[Start of section]

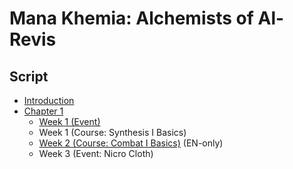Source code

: # Mana Khemia: Alchemists of Al-Revis

## Script

- [Introduction](./script/introduction.html)
- [Chapter 1](./script/chapter-01.html)
    - [Week 1 (Event)](./script/chapter-01.html/#c1w1-event)
    - Week 1 (Course: Synthesis I Basics)
    - [Week 2 (Course: Combat I Basics)](./script/chapter-01.html/#c1w2-course) (EN-only)
    - Week 3 (Event: Nicro Cloth)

[End of section]

**What to work on**
Would you please print the entries once more, word for word, minus the pictures?

**Solution**
Source code

: # Mana Khemia: Alchemists of Al-Revis

## Script

- [Introduction](./script/introduction.html)
- [Chapter 1](./script/chapter-01.html)
    - [Week 1 (Event)](./script/chapter-01.html/#c1w1-event)
    - Week 1 (Course: Synthesis I Basics)
    - [Week 2 (Course: Combat I Basics)](./script/chapter-01.html/#c1w2-course) (EN-only)
    - Week 3 (Event: Nicro Cloth)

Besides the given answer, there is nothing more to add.